Хрустальная сосна - Улин Виктор Викторович. Страница 73
А Саня Лавров стал неузнаваем. Летом он был просто мрачным. Сейчас же усох и почернел. И не произносил лишнего слова. Так тихо сидел за своим кульманом, что было непонятно, чем он там занят. Начальник встретил меня подчеркнуто холодно. Так, будто я нарочно отрезал себе пальцы, чтоб только отлынивать от работы.
— Здравствуйте, здравствуйте, Евгений Александрович, — приветствовал он тоном, не предвещавшим ничего хорошего. — Ну как — и в колхоз съездили, и отпуск отгуляли?
— Отгулял, — коротко ответил я.
— Ну-ну… — он со значением покачал головой. — Что ж, сочувствую вашему несчастью.
Эти слова прозвучали у него между делом, как извинение за ненароком придавленную ногу.

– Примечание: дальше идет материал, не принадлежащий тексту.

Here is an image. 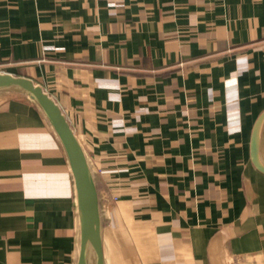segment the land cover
<instances>
[{"label": "crops", "instance_id": "1", "mask_svg": "<svg viewBox=\"0 0 264 264\" xmlns=\"http://www.w3.org/2000/svg\"><path fill=\"white\" fill-rule=\"evenodd\" d=\"M0 73L40 85L79 141L104 264H264V0H0ZM79 250L63 148L0 92V264Z\"/></svg>", "mask_w": 264, "mask_h": 264}, {"label": "water", "instance_id": "2", "mask_svg": "<svg viewBox=\"0 0 264 264\" xmlns=\"http://www.w3.org/2000/svg\"><path fill=\"white\" fill-rule=\"evenodd\" d=\"M0 92L23 94L41 110L66 155L75 187L80 220V250L77 264H104L99 201L93 176L79 141L55 101L31 79L0 73ZM264 111L258 117L251 138V158L264 172L258 155Z\"/></svg>", "mask_w": 264, "mask_h": 264}]
</instances>
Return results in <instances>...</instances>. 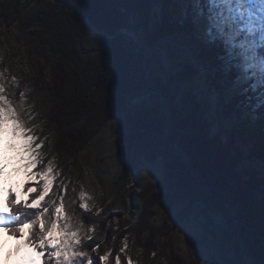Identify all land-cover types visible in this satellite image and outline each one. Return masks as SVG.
I'll return each mask as SVG.
<instances>
[{
    "label": "trees",
    "instance_id": "trees-1",
    "mask_svg": "<svg viewBox=\"0 0 264 264\" xmlns=\"http://www.w3.org/2000/svg\"><path fill=\"white\" fill-rule=\"evenodd\" d=\"M39 1L42 3L40 9L29 20L36 26L32 34L48 47L51 71L59 80L51 89V100L55 101L49 113L51 121L59 126L82 121L85 122L84 127L96 124L97 130L121 110L126 112L124 164L132 170L133 159H130L140 151L151 161L158 156L165 157V176L169 183L162 191L156 192L153 201L163 200L172 204L180 196L190 197V200L197 198L222 209L228 220L225 205L229 202L236 207L239 222L245 224L244 227L236 226L240 239L252 246V255L264 256V110L255 104L259 91L253 92L248 88L244 95L234 93L229 100L222 99L223 92L233 85L236 73H229L224 78L225 71L221 67L225 57L219 48L210 46L199 35L190 7L179 19L178 8L171 0H159L163 6L161 17L153 7L157 0H121L119 4L118 0ZM132 13L138 17L135 22L143 52L156 45L160 37L183 38L194 50L198 62L205 68V80L211 83L218 95L214 109V119H218L216 123L222 125L219 121L226 116L233 120L227 130L223 128L222 136L220 128L212 133L213 121L209 122L207 99L196 92L193 81L198 72L196 67L177 61L172 48H168L167 56L176 64L177 71H173V67L168 75L165 74L163 68L156 65V53L148 54L147 66L140 63L139 46L129 36L118 32L120 29L132 30ZM172 15L175 16L173 20ZM160 30V35L154 34L155 31L159 34ZM147 32L153 35L152 41L147 40ZM133 51H137L138 56ZM131 68L137 72L133 70L135 72L131 74L128 71ZM143 87L156 90L158 97L152 90L151 102L141 104L131 113L125 104L135 90ZM95 130L92 127L81 130V134L85 133L83 141H87V136ZM58 141L52 150L60 161H72L73 151L79 149L77 144L83 142L71 140L68 146L67 140ZM173 144L184 155L195 179L184 168L181 154L173 150ZM246 160L247 164H244ZM176 180L182 187L177 186L179 182ZM198 184L207 188L202 189ZM214 190H221L224 198ZM75 193L72 192L71 196H76ZM148 214L151 215L150 212ZM144 216L140 218L144 219ZM141 219L139 229L151 230L147 218ZM94 220L103 227L106 217L101 219L98 215ZM257 236L262 237L263 245L258 243ZM102 238L103 234H100L98 239ZM144 240L153 243V231ZM149 249L156 250L155 244ZM115 251L119 253V248ZM169 258L167 256V260Z\"/></svg>",
    "mask_w": 264,
    "mask_h": 264
},
{
    "label": "rangeland",
    "instance_id": "rangeland-1",
    "mask_svg": "<svg viewBox=\"0 0 264 264\" xmlns=\"http://www.w3.org/2000/svg\"><path fill=\"white\" fill-rule=\"evenodd\" d=\"M120 1L118 0L117 4ZM171 2L175 3L178 8L179 19L183 18L189 6L188 0H171ZM41 5L39 0H0V74L3 75L0 83L5 85V95L17 108L20 118L28 127L34 129V133L40 139L45 140L41 153L45 164L48 160H52L57 171L62 173L59 178L61 180L57 182V188L61 181L67 185L65 205L72 223L78 227L82 225L84 231L92 227L95 228V231L90 233L94 239L85 241L82 250L91 253V248L89 249L88 246L91 244L92 247L99 243L100 247L94 255L98 257L111 250L110 264H115L117 254L121 255V264H127L128 257L132 259L133 264H264V256L252 255V246L249 247L243 238L240 239L236 226L240 224L244 227L245 224L239 222L237 210L233 204L228 202L225 205L229 215L228 220L222 209L197 198L190 200V197L185 198L179 195L181 198L175 199L172 204L163 200L153 201L156 199V192L162 191L164 185L169 183L165 176L166 170L163 162L165 157L158 156L151 161L146 159L143 151H140L137 154L134 153L135 156L130 159L131 161L133 159L132 170L124 164L126 152L123 136L127 132L124 121L126 112L121 110L114 118L106 120L103 126L97 130H95L96 124L84 127L85 122L82 121L61 126L51 121L52 117L49 113L55 106V101L51 100V89L52 85L59 80L57 75L51 71L49 49L33 36L32 31H35L36 26L30 22V16L40 9ZM153 7L157 16L161 17L162 3L157 0ZM147 8L149 9V6ZM174 18L175 16L172 15L171 20ZM137 19L138 17L135 18L132 13L130 16L132 30L126 29L127 32H131L130 35L121 32L122 29L118 32L126 34L139 46L140 63L143 65L144 62L147 66L145 62L148 54L156 53L158 56L156 65H160L159 67L163 68L165 74L168 75L173 67L175 68L173 71H177L178 67L167 56V50L172 48L177 61L196 67L198 72L193 79L196 92L198 96H205L207 99L209 122L213 121L212 133L215 134L220 128L222 136L223 128L227 130L233 120L226 116L221 119L222 121H219L222 125L216 123L218 119H214V109L218 104V95L210 85L211 83L205 80L207 76L205 68L198 62L194 50L183 38L160 37L158 43L151 46L153 48H146L143 52L138 40ZM162 29L164 28L162 27ZM197 31L204 38L198 28ZM161 33L160 30L159 34L156 31L154 34L160 35ZM146 36L148 41H152L153 35L151 36L150 32H147ZM107 37L109 36L107 35ZM133 52L138 56L137 51ZM257 52H259L258 42ZM221 69L224 71L223 66ZM133 70L136 69H128L131 74L135 72ZM224 73V78H226L229 73ZM122 75L120 74V76ZM135 76L138 77V75ZM249 81L248 83L252 82L251 79ZM183 85L187 86V84ZM181 88H183L182 85ZM152 90L158 97L157 91ZM152 90L145 87L138 91L135 90V94H132L129 102L125 104L127 109L132 113L136 110L135 108L141 107V104L150 103V94L154 93ZM248 91L247 84L242 85L239 89L230 85L228 90L223 92L222 99L227 101L234 93L244 95ZM19 93L24 94L23 98ZM157 103L159 104L158 98ZM257 103L258 101H255L256 105ZM90 127L95 131L89 137L87 136V141H83L85 133L81 134L80 131L90 129ZM75 134H78L77 137H74ZM57 139L67 140L68 146L71 140L83 141L79 143L80 145L77 144L79 149L76 152L73 151L72 161L68 159L60 161V157L55 156L56 153L52 149L58 141ZM175 145L173 144V150L179 155L181 154L180 161L182 162L184 155L178 150L177 145V150L175 149ZM244 164H247V160L244 161ZM190 176L195 179L191 174ZM19 179H23V177H19ZM176 181L179 182L177 186L182 187L180 181ZM177 186H174L175 189ZM202 189L206 188L202 187ZM72 192H76V196L72 197ZM81 192L87 196L86 203L89 205V212H83L79 207ZM134 192L136 194H133ZM214 192L224 198L221 190H214ZM48 199H56L55 190ZM232 205L236 210L235 217H233ZM33 211L25 210V214L31 215ZM148 212L151 213L150 216H148ZM98 215H101V219L106 217L103 227L97 225L98 219L94 220L98 218ZM140 216H144V219L147 218V224L151 230L139 229ZM150 231H153V243L156 250L149 249L153 245L151 240L148 243H146V239L144 240L147 236L149 237ZM100 234H103L102 239H98ZM257 239L258 243L263 245L262 237L257 236ZM125 242L127 243L126 251L117 253L115 249H120ZM2 255L7 256L6 249ZM167 256H170L169 260H167Z\"/></svg>",
    "mask_w": 264,
    "mask_h": 264
},
{
    "label": "snow or ice",
    "instance_id": "snow-or-ice-1",
    "mask_svg": "<svg viewBox=\"0 0 264 264\" xmlns=\"http://www.w3.org/2000/svg\"><path fill=\"white\" fill-rule=\"evenodd\" d=\"M188 4L205 42L225 57L224 71L236 73L233 87L247 84L251 91L258 90L256 106L264 110V0H188ZM5 92L0 83V259L6 249L4 264H110L111 250L94 255L99 243L92 245L91 253L82 250L85 241L94 239L90 233L95 228L84 231L72 223L65 205L67 185L61 181L57 188L62 173L52 160L45 164L41 155L45 140L20 118ZM54 190L56 199L49 200ZM80 199V209L89 212L86 194L81 192ZM23 210L34 211L26 215ZM126 249L125 242L119 253ZM115 264H121L120 254ZM127 264H133L130 257Z\"/></svg>",
    "mask_w": 264,
    "mask_h": 264
},
{
    "label": "water",
    "instance_id": "water-1",
    "mask_svg": "<svg viewBox=\"0 0 264 264\" xmlns=\"http://www.w3.org/2000/svg\"><path fill=\"white\" fill-rule=\"evenodd\" d=\"M124 32V33H127V34H131V32H127V30L126 29H122L121 30V32ZM175 149L177 150V147H176V145H175ZM182 164H183V166L186 168V169H188L189 171H190V174L193 176V177H195L194 176V173H193V171L191 170V168L184 162V156H182ZM198 186L199 187H203V188H207L206 186H204V185H201V184H198ZM232 208H233V217H235L234 215H235V213H236V210H235V207L232 205Z\"/></svg>",
    "mask_w": 264,
    "mask_h": 264
},
{
    "label": "bare ground",
    "instance_id": "bare-ground-1",
    "mask_svg": "<svg viewBox=\"0 0 264 264\" xmlns=\"http://www.w3.org/2000/svg\"><path fill=\"white\" fill-rule=\"evenodd\" d=\"M7 258L6 255H3V259H0V264H4V260Z\"/></svg>",
    "mask_w": 264,
    "mask_h": 264
}]
</instances>
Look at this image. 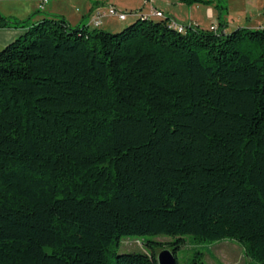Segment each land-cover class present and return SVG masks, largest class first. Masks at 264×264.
Masks as SVG:
<instances>
[{
    "label": "trees",
    "instance_id": "obj_1",
    "mask_svg": "<svg viewBox=\"0 0 264 264\" xmlns=\"http://www.w3.org/2000/svg\"><path fill=\"white\" fill-rule=\"evenodd\" d=\"M219 26L51 15L0 49V264H158L114 248L161 234L264 264V26Z\"/></svg>",
    "mask_w": 264,
    "mask_h": 264
},
{
    "label": "rangeland",
    "instance_id": "obj_2",
    "mask_svg": "<svg viewBox=\"0 0 264 264\" xmlns=\"http://www.w3.org/2000/svg\"><path fill=\"white\" fill-rule=\"evenodd\" d=\"M95 1V0H93ZM102 7H107L109 5L115 4V7L119 11L127 12L129 15L125 20L116 21L115 24H112L110 27L111 30L108 31H119L123 27L129 25L133 21L131 19L134 15L144 14L148 11L151 6H158L163 9L164 12H178L179 14L188 17L190 12L192 13V18H196L200 21V28L209 29V23L211 19L206 14V5L205 4H177V0H97ZM170 3V4H169ZM219 4L224 6L221 15L218 9L212 4L214 9V19L221 21L222 25L230 22L229 19H235L238 17L237 11L239 6L242 5L240 0H220ZM126 5V6H124ZM190 8V9H189ZM137 12V13H133ZM115 18V17H110ZM186 20L188 18H185ZM189 20L186 21V23ZM121 23V26L120 24ZM114 25V26H113ZM100 28L105 29L103 25ZM178 236L171 235H144V236H124L118 246L114 248L115 254L117 253H126V252H136L149 250L151 248L147 246V243L150 242V245L154 247L156 253L160 250L158 245L167 243L168 241H173ZM186 238L184 244L176 250V264H187L192 257H200L203 264H260L257 261H253L248 258L243 250L241 245L231 239H222L210 242H196L190 239V236L185 235ZM167 248L166 246H164ZM113 256L110 257V261H113Z\"/></svg>",
    "mask_w": 264,
    "mask_h": 264
},
{
    "label": "crops",
    "instance_id": "obj_3",
    "mask_svg": "<svg viewBox=\"0 0 264 264\" xmlns=\"http://www.w3.org/2000/svg\"><path fill=\"white\" fill-rule=\"evenodd\" d=\"M42 1H45L44 6L43 8L39 9L37 6ZM240 1L242 2V5L239 6L237 11L238 17H236V21L235 19L230 18V22L226 23V25L221 27L219 26L222 31L228 32L239 27L258 28L264 26V0ZM177 4L183 5L184 3L180 0H177ZM99 6L103 5H101L97 0H1V20L5 19L10 22H17L28 18L29 19L28 23H25L22 26L13 24L0 26V49L25 32L29 25L40 21L43 17H49L51 15H61L71 25L84 24L90 28L94 27L90 22V17L92 11ZM112 6L115 7V4H112ZM153 11H160L165 17H169L171 20H174L180 24H190L192 26L198 27L200 26V21L195 17L192 18L193 12H190L188 17L173 11L169 12L171 15H168V12H164L161 7L150 5L149 10L144 12V14L151 15ZM206 14L211 19L209 27H217L218 21L214 19L215 13L211 5H206ZM185 18H188L187 20H189L187 23ZM136 19L137 15H134L131 21ZM116 21L122 20H119L116 17L103 18L101 23V25H103L105 28L103 30H111L108 27H110L112 24H115ZM119 24L121 26V23ZM100 26L98 28H100Z\"/></svg>",
    "mask_w": 264,
    "mask_h": 264
},
{
    "label": "built area",
    "instance_id": "obj_4",
    "mask_svg": "<svg viewBox=\"0 0 264 264\" xmlns=\"http://www.w3.org/2000/svg\"><path fill=\"white\" fill-rule=\"evenodd\" d=\"M1 1V0H0ZM45 1H42L38 4V8L41 9L44 6ZM129 14L124 11L117 10L114 6L109 5L107 7H96L91 14L90 22L94 27H99L102 23L103 18L105 17H116L119 20H125ZM151 15L155 16H163V13L160 11H153ZM172 25L179 31H182L184 29L185 24H180L175 22L174 20H171ZM211 30H215L216 26H210Z\"/></svg>",
    "mask_w": 264,
    "mask_h": 264
},
{
    "label": "water",
    "instance_id": "obj_5",
    "mask_svg": "<svg viewBox=\"0 0 264 264\" xmlns=\"http://www.w3.org/2000/svg\"><path fill=\"white\" fill-rule=\"evenodd\" d=\"M158 264H176V258L169 249H162L157 254Z\"/></svg>",
    "mask_w": 264,
    "mask_h": 264
}]
</instances>
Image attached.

— И чем теперь заниматься думаете?
— Как чем? Работой.
— Работой?… Ну-ну… Работой это хорошо. Чертеж у нас новый на подходе. Скоро предстоит сдавать. Интересный чертеж… Правда, вы-то теперь навряд ли чертить сможете.
— Угадали, — я сухо кивнул. — Вряд ли.
— Ладно. Чертеж мы Александру Семеновичу отдадим, если он, конечно, возражать не станет.
Лавров отсутствующе молчал за кульманом.
— А вот вас чем занять?
Я ничего не ответил.
— Чем бы вас таким занять, — как мне показалось, с намеком повторил начальник. — Чем бы таким…
— Евгений Александрович до отпускам записку корректировал, — вдруг подала голос невидимая Виолетта. — Потом для Юрия Степановича проверял расчеты.
— Да, было дело, — равнодушно подтвердил Мироненко.
— Записку, расчеты… Ну-ну… — сказал начальник. — Ладно, будем думать, что вы теперь еще можете. Я стоял, как голый на рабском рынке.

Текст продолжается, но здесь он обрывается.